Joe Orton is an arguably great playwright, who has earned himself a cranny in theatre history. But his plays have just one problem: in the theatre they are brilliantly satirical and dazzlingly witty, but not reliably hilarious. They tend to the misanthropic. This is not an issue with The Lying Kind, though it has a dark side too. The play is built on an excess of kindness. It explores the consequences of being too nice, and so repressing the hard truth of things — a natural instinct which often only makes things worse. It certainly does at #58 Hobb Road this Christmas Eve, where the well-meaning constables create many more problems than they solve. And Neilson adds plenty of vinegar to his comic stock. The champion of the abused turns out to be a damaged and seriously misguided missile. The sweet old couple has a very troubled marriage. There are shadows aplenty. But unlike Orton, this play is actually funny. It’s very, very funny. And it’s funny not just in spite of its dark side, but because of it. It’s almost as if Neilson is daring us to laugh at the unlaughable — and, with the help of vaudeville turns, really stupid jokes, accelerating confusions, several doors and the dog — we do.

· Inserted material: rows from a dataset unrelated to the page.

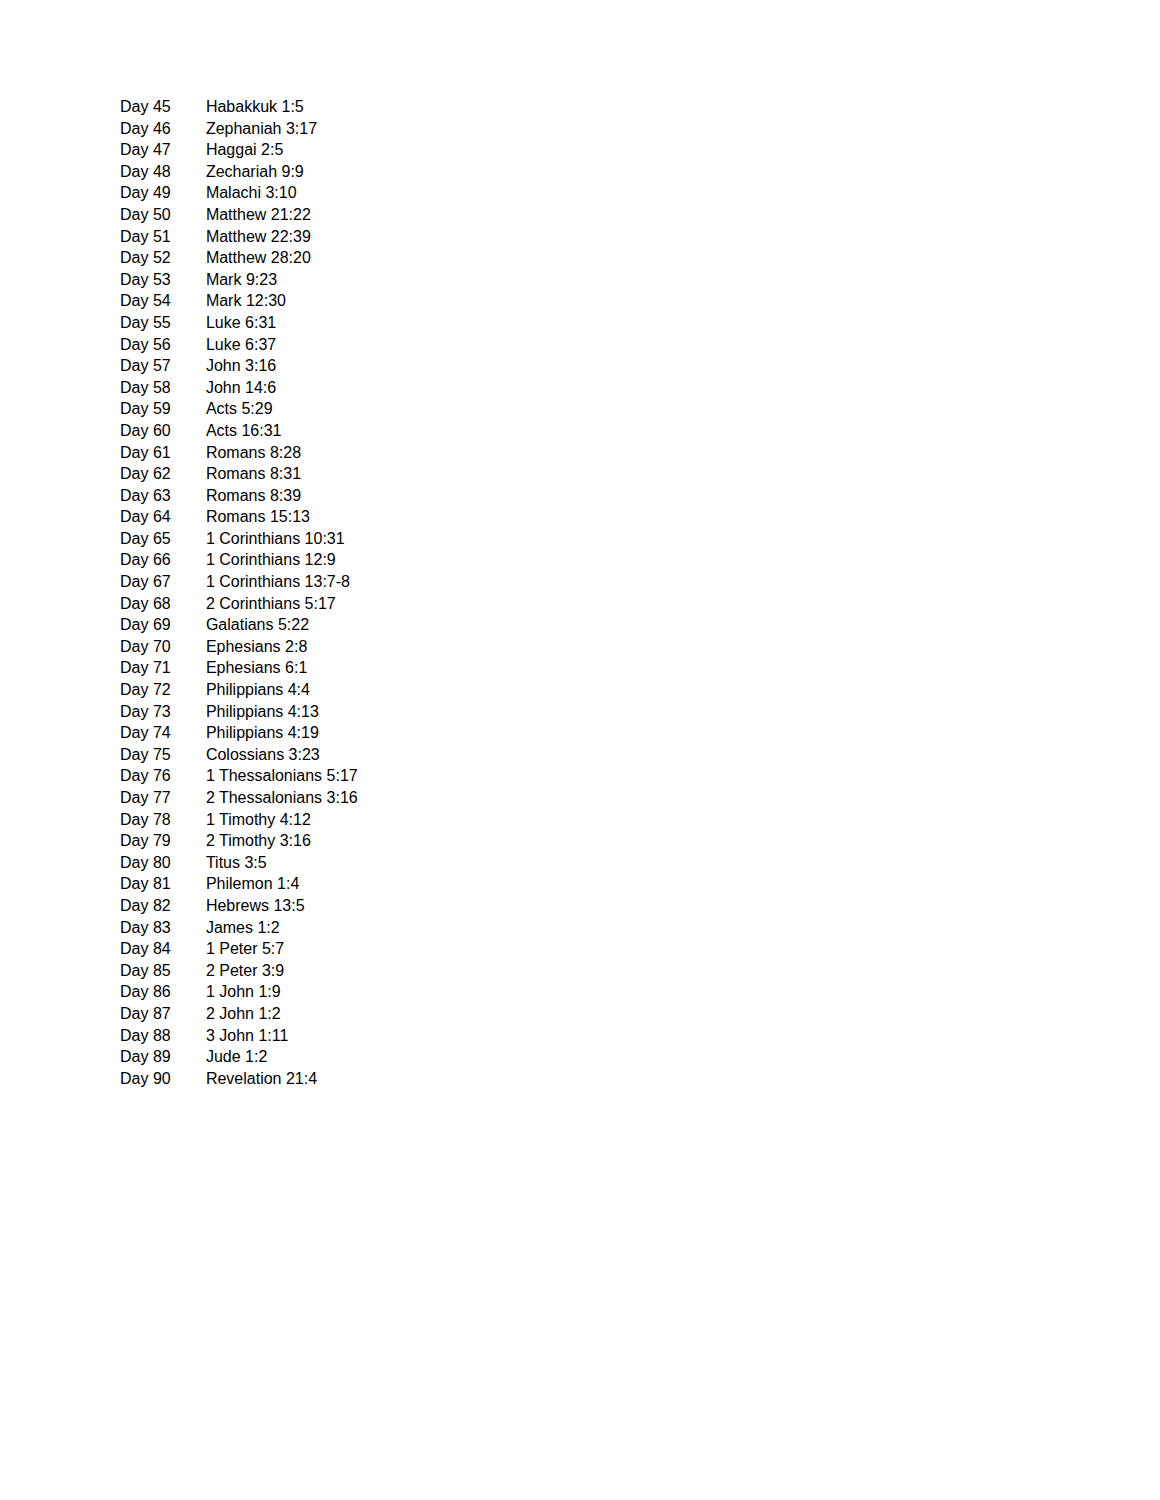| Day 45 | Habakkuk 1:5 |
| Day 46 | Zephaniah 3:17 |
| Day 47 | Haggai 2:5 |
| Day 48 | Zechariah 9:9 |
| Day 49 | Malachi 3:10 |
| Day 50 | Matthew 21:22 |
| Day 51 | Matthew 22:39 |
| Day 52 | Matthew 28:20 |
| Day 53 | Mark 9:23 |
| Day 54 | Mark 12:30 |
| Day 55 | Luke 6:31 |
| Day 56 | Luke 6:37 |
| Day 57 | John 3:16 |
| Day 58 | John 14:6 |
| Day 59 | Acts 5:29 |
| Day 60 | Acts 16:31 |
| Day 61 | Romans 8:28 |
| Day 62 | Romans 8:31 |
| Day 63 | Romans 8:39 |
| Day 64 | Romans 15:13 |
| Day 65 | 1 Corinthians 10:31 |
| Day 66 | 1 Corinthians 12:9 |
| Day 67 | 1 Corinthians 13:7-8 |
| Day 68 | 2 Corinthians 5:17 |
| Day 69 | Galatians 5:22 |
| Day 70 | Ephesians 2:8 |
| Day 71 | Ephesians 6:1 |
| Day 72 | Philippians 4:4 |
| Day 73 | Philippians 4:13 |
| Day 74 | Philippians 4:19 |
| Day 75 | Colossians 3:23 |
| Day 76 | 1 Thessalonians 5:17 |
| Day 77 | 2 Thessalonians 3:16 |
| Day 78 | 1 Timothy 4:12 |
| Day 79 | 2 Timothy 3:16 |
| Day 80 | Titus 3:5 |
| Day 81 | Philemon 1:4 |
| Day 82 | Hebrews 13:5 |
| Day 83 | James 1:2 |
| Day 84 | 1 Peter 5:7 |
| Day 85 | 2 Peter 3:9 |
| Day 86 | 1 John 1:9 |
| Day 87 | 2 John 1:2 |
| Day 88 | 3 John 1:11 |
| Day 89 | Jude 1:2 |
| Day 90 | Revelation 21:4 |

Most of you have heard of the famous Milgram psychology experiment which tested participants’ willingness to administer pain to others when ordered by official authorities – the levels were disturbingly high. Something like that happens at a farce too. Farce encourages its audience to leave its conscience at the door. We become heartless, and very often the better the farce, the more happily heartless we become. That poor guy slipping on a banana peel is about to experience a personal disaster which we are so much looking forward to. The more miserable things get for the characters, the more fun it is for us. The experience of farce, as Artaud says, is liberating, and partly because we are briefly and safely unburdened by the weight of conscience. Of course that doesn’t mean farce turns us all into pure sadists — we know it’s all pretend, and we know in the end order will restored and everyone will be all right. Well, mostly.
So a very good farce always sails close to the rocks of chaos, with the play betting on the idea that when things get really awful they also become hilarious. “It’s so bad it’s funny,” as we say. The experience of the worst becoming a reliable source of comedy is something a few of us regularly discover at funerals. In the theatre, as in life, this is risky business. But well managed risks in the hands of master farceurs have fabulous pay offs as you will discover at The Lying Kind. Once again I want to say I have nothing to do with all the terrible things you are about to see. It was entirely our board’s fault, and now that it has proved such a success, it is your fault too. Have yourselves a very happy holiday — and should two constables ring your doorbell on Christmas Eve, I would strongly advise you against answering it.